PowerShares DB U.S. Dollar Bullish (UUP) traded near $22.25 per share at the beginning of September, 2012. One year later, UUP trades near the same share price. In other words, over the course of the last 12 months, the U.S. dollar has not changed much against a basket of world currencies.
Why is the dollar’s ability to hold its value a venerable topic? For one thing, the Federal Reserve’s aggressive policy of quantitative easing 3.0 (“QE3″) had been expected to devalue the greenback. Indeed, it was one year ago when Bernanke explained that the U.S. central bank would buy $85 billion in U.S. bond obligations with electronically printed dollars every month. In spite of the existence of an additional $1 trillion today, wage inflation did not accelerate dramatically and the dollar did not depreciate significantly. In its upcoming decision on whether or not to slow the electronic printing press, then, the Fed may not be forced to press ahead with actual “tapering ” in September.

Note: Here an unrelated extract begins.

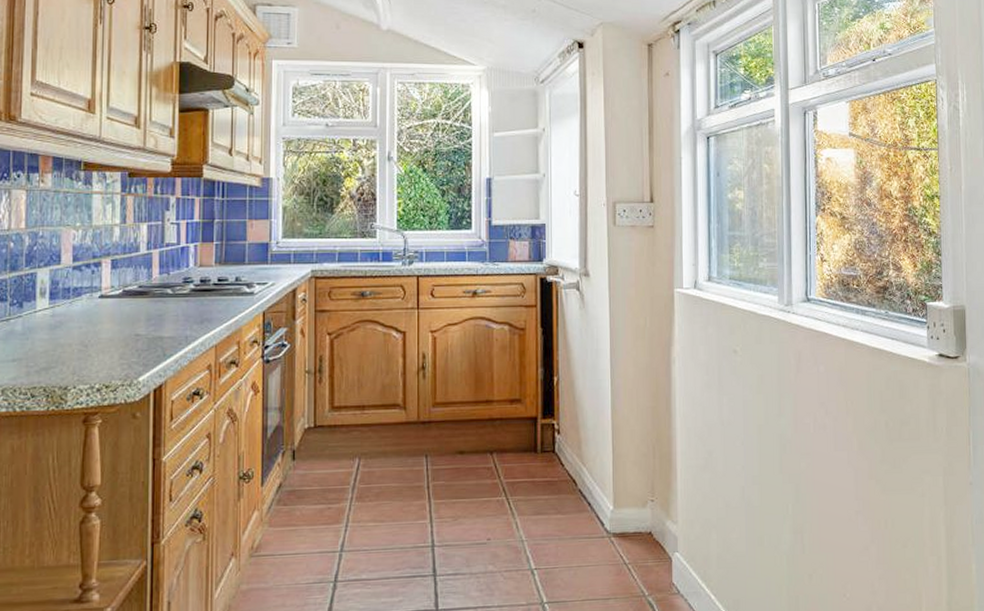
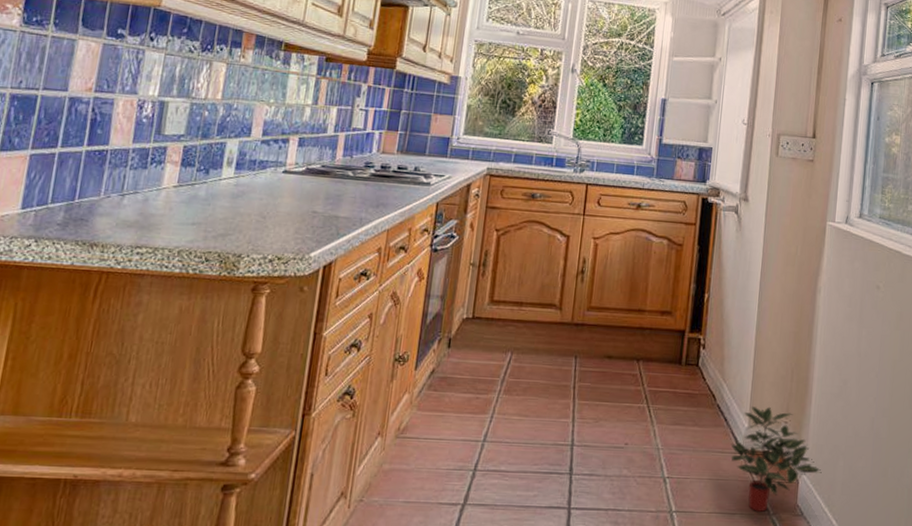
potted plant: none [597,486,695,595] -> present [731,406,822,513]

That said, investors are selling income investments first and asking questions later. Over the last five days, iShares 7-10 Year Treasury (IEF), Vanguard Utilities (VPU) and iShares Residential REITs (REZ) are down 1.4%, 1.5% and 1.9% respectively. In other words, the prospect of military action in Syria has not been enough for investors to seek shelter inside of income investments.
In contrast, the prospect of “de facto” tighter monetary policy in the U.S. has encouraged investors to seek income and growth abroad. For example, the European Central Bank (ECB) does not appear to be transitioning to a higher rate environment; “Mum” is the world at the Bank of England (BOE) as well. It follows that momentum can be seen in places like iShares Global Telecom (IXP) rather than in its domestic counterpart, Vanguard Telecom (VOX). The IXP:VOX price ratio shows a noteworthy shift in interest to the global asset.
Indeed, investors may be so enamored by monetary stimulus, exchange-traded stock funds like Australia (EWA) and the United Kingdom (EWU) are seeing a pick-up in demand. The Reserve Bank of Australia is holding rates at record lows while not saying a word that might be construed as “less accommodating.” Similarly, the Bank of England is still printing pounds to purchase assets; they have not openly discussed tapering with the public either. In effect, both EWA and EWU have demonstrated greater momentum than the S&P 500 over the last two months.
For believers in the prospect of owning foreign developed markets, EWA and EWU currently boast annualized dividends of 6.2% and 2.8% respectively. Both boast higher payouts than S&P 500 funds; both have lower price-to-earnings ratios as well.